- RECORDS -

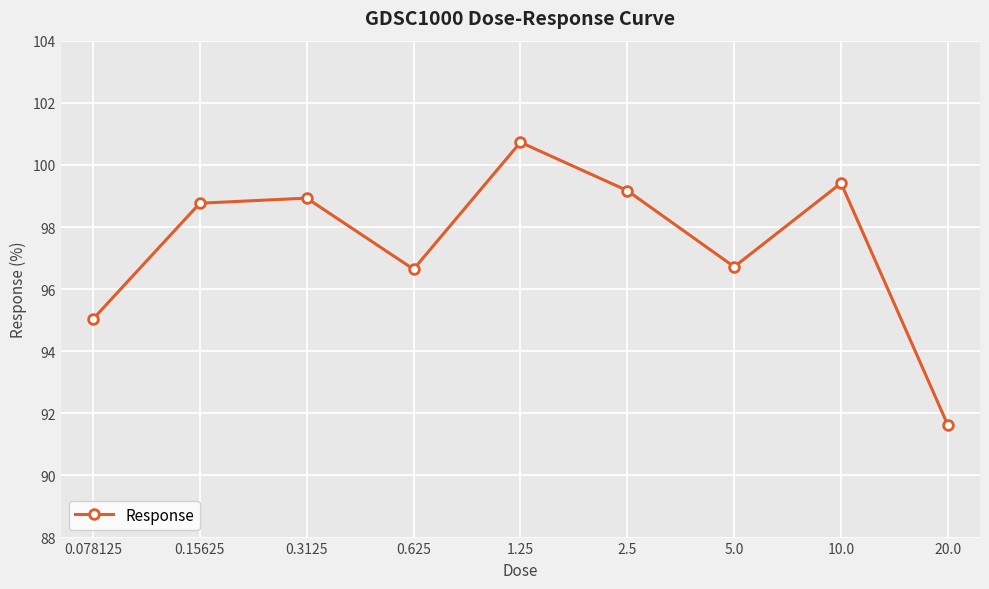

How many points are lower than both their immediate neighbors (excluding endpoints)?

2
--
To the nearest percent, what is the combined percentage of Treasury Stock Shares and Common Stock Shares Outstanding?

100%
==
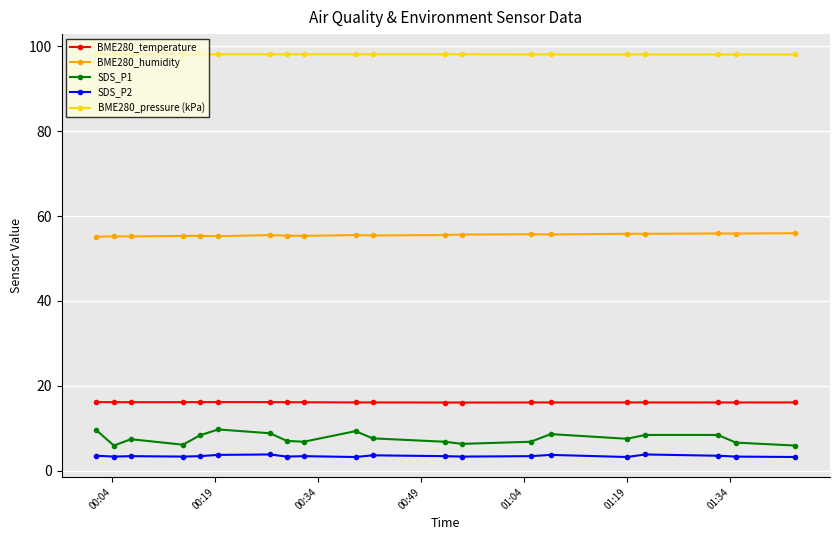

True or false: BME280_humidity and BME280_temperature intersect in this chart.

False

- AIM OF THE TASK -
Please pick out each line above that contains the word "Stock" and copy it. Case matters.

- THE ANSWER -
To the nearest percent, what is the combined percentage of Treasury Stock Shares and Common Stock Shares Outstanding?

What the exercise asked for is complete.